● **WHAT YOU HAVE TO DO**
Line by line, retype the material below exactly, from its first line up to and including the one holding "poți să vezi".

● **SOURCE DATA**

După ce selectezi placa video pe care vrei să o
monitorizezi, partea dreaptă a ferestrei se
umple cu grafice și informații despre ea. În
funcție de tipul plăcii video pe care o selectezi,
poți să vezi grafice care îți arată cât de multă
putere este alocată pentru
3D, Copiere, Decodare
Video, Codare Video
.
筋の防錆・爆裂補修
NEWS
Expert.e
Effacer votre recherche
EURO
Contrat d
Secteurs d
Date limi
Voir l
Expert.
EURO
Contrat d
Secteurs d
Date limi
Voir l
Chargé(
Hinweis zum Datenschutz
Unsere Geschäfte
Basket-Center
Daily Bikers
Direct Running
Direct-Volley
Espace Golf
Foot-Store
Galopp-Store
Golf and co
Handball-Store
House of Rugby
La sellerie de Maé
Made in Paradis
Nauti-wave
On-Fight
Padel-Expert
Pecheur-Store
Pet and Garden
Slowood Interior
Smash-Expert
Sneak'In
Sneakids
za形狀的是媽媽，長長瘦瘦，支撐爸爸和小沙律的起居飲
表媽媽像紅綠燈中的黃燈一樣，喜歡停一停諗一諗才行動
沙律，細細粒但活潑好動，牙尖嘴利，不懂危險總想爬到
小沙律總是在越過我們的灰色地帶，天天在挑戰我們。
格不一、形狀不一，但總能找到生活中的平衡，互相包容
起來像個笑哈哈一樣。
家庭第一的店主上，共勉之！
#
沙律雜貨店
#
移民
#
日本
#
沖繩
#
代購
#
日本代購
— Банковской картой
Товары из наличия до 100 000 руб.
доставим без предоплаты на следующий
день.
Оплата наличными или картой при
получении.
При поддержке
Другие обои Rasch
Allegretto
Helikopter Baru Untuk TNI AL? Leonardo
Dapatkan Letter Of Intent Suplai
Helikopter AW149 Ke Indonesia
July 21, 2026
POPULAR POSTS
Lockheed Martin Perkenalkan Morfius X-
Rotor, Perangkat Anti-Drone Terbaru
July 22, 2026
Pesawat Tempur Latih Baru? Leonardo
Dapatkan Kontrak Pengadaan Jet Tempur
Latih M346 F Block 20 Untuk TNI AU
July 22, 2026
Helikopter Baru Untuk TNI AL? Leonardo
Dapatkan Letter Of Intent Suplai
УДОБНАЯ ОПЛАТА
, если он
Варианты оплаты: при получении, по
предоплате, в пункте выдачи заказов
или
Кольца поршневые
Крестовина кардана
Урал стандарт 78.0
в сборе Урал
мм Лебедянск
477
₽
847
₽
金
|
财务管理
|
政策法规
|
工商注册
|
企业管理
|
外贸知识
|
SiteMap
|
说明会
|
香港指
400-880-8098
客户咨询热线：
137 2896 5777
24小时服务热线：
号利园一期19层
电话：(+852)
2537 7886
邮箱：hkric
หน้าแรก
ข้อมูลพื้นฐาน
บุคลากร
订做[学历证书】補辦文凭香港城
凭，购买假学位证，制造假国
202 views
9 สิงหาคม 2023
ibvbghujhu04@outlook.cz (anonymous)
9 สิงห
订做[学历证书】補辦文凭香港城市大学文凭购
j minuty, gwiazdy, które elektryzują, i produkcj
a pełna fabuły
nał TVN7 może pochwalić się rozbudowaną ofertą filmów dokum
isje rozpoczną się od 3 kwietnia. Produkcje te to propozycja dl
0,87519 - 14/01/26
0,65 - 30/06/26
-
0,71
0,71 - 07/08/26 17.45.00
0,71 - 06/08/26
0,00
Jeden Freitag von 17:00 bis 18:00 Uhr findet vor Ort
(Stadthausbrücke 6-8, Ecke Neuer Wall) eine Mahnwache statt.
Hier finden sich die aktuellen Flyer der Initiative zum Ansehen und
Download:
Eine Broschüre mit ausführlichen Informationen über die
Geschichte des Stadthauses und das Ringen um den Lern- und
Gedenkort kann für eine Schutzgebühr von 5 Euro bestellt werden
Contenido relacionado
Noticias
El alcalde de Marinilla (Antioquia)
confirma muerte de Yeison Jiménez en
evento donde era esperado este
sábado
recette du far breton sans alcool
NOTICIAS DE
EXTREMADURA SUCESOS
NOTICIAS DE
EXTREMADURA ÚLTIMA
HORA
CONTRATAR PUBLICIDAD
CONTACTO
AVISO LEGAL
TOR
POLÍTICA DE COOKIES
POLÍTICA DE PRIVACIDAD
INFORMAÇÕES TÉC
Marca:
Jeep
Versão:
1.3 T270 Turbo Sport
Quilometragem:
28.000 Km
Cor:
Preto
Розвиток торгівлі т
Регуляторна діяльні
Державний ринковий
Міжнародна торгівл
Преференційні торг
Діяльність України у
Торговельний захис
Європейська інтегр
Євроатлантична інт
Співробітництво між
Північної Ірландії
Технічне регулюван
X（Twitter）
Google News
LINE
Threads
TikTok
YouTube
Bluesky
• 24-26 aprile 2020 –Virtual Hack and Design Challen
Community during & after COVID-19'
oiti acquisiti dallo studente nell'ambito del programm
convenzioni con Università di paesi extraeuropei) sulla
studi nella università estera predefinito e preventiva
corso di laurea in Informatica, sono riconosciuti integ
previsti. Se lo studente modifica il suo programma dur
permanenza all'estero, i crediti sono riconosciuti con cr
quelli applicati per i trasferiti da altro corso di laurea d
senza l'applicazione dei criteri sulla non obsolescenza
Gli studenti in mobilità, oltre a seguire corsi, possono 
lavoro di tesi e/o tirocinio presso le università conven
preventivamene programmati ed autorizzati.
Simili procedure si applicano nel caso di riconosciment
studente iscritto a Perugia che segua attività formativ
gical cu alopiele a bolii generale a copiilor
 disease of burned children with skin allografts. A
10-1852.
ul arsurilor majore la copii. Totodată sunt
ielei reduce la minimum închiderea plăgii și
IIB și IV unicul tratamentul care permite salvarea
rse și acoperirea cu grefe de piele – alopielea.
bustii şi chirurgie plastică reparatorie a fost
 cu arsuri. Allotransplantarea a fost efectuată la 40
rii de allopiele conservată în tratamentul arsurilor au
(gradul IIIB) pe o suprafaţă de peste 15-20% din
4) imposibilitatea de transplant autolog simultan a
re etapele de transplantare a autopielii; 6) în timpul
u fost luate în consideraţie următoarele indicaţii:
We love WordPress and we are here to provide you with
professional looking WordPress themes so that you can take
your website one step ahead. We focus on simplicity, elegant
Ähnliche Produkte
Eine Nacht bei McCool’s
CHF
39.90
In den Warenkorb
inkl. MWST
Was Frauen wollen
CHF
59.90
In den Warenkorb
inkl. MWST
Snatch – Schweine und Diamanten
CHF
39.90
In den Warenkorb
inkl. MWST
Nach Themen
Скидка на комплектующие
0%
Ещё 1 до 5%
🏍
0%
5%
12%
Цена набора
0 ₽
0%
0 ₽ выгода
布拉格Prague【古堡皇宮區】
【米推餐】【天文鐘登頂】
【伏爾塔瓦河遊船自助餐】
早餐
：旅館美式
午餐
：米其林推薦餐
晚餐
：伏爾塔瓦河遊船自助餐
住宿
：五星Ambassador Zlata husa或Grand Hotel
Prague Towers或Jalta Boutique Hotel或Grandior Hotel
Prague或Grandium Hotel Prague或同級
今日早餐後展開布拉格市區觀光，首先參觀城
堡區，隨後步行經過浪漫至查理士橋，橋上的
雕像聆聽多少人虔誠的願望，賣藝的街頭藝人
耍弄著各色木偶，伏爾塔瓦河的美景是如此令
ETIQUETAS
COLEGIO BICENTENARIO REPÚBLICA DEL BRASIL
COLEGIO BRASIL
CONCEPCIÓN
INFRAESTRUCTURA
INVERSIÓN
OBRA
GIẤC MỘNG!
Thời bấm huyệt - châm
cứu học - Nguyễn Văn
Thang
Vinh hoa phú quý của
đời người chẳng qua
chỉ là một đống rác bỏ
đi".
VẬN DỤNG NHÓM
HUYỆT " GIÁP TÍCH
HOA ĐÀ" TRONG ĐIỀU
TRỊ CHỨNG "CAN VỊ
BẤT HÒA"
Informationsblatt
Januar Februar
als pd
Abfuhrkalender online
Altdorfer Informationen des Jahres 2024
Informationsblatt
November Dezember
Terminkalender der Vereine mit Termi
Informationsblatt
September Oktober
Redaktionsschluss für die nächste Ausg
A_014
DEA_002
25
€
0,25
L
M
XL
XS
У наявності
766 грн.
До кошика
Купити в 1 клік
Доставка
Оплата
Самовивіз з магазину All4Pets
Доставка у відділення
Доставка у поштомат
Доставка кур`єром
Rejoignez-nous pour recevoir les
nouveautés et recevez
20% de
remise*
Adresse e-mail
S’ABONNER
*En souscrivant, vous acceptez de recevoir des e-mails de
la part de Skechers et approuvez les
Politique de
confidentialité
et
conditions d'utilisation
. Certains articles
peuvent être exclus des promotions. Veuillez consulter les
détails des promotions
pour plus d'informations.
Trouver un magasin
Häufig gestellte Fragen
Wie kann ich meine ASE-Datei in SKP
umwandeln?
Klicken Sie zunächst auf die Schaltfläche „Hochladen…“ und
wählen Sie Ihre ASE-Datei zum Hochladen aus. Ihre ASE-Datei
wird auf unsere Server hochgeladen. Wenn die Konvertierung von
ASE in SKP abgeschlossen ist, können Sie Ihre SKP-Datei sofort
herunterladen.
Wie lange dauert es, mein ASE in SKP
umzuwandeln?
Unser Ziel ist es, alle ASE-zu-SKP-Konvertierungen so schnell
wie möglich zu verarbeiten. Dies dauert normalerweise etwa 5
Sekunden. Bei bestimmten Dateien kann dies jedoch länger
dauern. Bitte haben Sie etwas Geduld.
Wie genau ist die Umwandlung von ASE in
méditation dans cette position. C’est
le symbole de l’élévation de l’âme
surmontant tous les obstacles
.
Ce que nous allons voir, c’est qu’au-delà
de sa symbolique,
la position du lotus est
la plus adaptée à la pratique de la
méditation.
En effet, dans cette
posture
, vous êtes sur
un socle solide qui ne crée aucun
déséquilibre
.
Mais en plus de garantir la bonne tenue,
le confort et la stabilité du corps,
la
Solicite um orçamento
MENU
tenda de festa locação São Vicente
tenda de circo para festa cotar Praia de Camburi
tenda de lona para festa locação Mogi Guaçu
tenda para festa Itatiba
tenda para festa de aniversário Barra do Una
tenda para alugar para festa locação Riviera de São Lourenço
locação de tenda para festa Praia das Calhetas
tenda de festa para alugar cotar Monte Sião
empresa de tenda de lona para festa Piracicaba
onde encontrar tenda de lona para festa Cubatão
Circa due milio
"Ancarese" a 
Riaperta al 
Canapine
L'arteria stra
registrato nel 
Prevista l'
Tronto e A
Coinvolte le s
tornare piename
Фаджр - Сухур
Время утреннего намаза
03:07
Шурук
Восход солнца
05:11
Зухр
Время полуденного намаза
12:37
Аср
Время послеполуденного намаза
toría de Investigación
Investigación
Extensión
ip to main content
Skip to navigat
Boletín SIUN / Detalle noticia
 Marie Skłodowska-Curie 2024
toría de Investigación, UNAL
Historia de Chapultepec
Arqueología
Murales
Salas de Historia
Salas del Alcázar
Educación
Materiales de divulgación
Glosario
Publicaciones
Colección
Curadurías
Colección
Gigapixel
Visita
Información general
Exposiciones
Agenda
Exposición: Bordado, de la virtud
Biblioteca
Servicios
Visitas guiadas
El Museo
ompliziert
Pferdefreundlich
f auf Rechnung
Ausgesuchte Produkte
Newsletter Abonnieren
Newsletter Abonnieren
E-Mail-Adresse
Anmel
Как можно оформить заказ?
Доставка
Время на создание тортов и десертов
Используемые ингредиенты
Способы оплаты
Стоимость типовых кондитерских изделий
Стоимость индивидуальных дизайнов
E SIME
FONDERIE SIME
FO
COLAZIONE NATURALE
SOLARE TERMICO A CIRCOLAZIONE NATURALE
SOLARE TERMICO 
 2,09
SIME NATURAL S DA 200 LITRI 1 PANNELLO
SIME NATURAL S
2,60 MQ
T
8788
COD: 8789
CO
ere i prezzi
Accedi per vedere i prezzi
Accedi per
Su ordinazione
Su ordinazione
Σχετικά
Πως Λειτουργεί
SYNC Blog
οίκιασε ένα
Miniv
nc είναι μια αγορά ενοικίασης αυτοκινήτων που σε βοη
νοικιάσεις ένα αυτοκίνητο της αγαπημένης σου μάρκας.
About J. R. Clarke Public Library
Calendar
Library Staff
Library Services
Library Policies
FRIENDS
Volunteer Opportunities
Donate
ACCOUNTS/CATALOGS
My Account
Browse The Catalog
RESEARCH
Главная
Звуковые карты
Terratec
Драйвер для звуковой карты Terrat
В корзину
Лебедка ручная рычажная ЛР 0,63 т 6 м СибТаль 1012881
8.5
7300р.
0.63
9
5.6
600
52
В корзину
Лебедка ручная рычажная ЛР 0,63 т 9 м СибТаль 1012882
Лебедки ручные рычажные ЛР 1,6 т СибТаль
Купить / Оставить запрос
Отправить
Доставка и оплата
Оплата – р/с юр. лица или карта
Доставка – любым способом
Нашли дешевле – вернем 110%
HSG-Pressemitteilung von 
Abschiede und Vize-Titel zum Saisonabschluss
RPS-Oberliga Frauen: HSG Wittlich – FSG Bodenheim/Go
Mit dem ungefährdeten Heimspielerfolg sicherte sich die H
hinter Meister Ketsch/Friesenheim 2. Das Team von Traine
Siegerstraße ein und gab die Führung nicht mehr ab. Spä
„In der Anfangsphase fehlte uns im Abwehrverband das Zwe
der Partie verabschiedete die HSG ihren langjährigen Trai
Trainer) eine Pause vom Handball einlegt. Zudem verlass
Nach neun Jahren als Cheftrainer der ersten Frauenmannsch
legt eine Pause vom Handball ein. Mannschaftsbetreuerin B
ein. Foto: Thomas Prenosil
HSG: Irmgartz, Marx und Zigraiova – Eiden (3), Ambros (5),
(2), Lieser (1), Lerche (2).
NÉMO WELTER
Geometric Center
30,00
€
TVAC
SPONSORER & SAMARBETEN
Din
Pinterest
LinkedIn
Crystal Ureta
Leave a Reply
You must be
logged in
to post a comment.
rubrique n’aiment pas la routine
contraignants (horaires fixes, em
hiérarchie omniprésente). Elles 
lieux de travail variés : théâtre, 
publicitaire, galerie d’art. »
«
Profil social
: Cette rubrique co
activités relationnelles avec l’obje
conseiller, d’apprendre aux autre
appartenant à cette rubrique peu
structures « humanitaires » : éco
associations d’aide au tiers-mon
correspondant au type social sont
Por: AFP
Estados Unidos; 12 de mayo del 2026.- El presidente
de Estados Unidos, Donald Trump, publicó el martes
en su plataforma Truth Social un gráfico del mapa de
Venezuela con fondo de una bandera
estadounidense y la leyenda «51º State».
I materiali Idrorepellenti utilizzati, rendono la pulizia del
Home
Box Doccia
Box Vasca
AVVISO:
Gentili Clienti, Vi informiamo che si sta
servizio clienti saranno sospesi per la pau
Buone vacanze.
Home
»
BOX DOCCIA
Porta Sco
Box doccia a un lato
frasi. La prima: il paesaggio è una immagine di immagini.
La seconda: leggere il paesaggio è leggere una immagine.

● **EXERCISE SOLUTION**
După ce selectezi placa video pe care vrei să o
monitorizezi, partea dreaptă a ferestrei se
umple cu grafice și informații despre ea. În
funcție de tipul plăcii video pe care o selectezi,
poți să vezi grafice care îți arată cât de multă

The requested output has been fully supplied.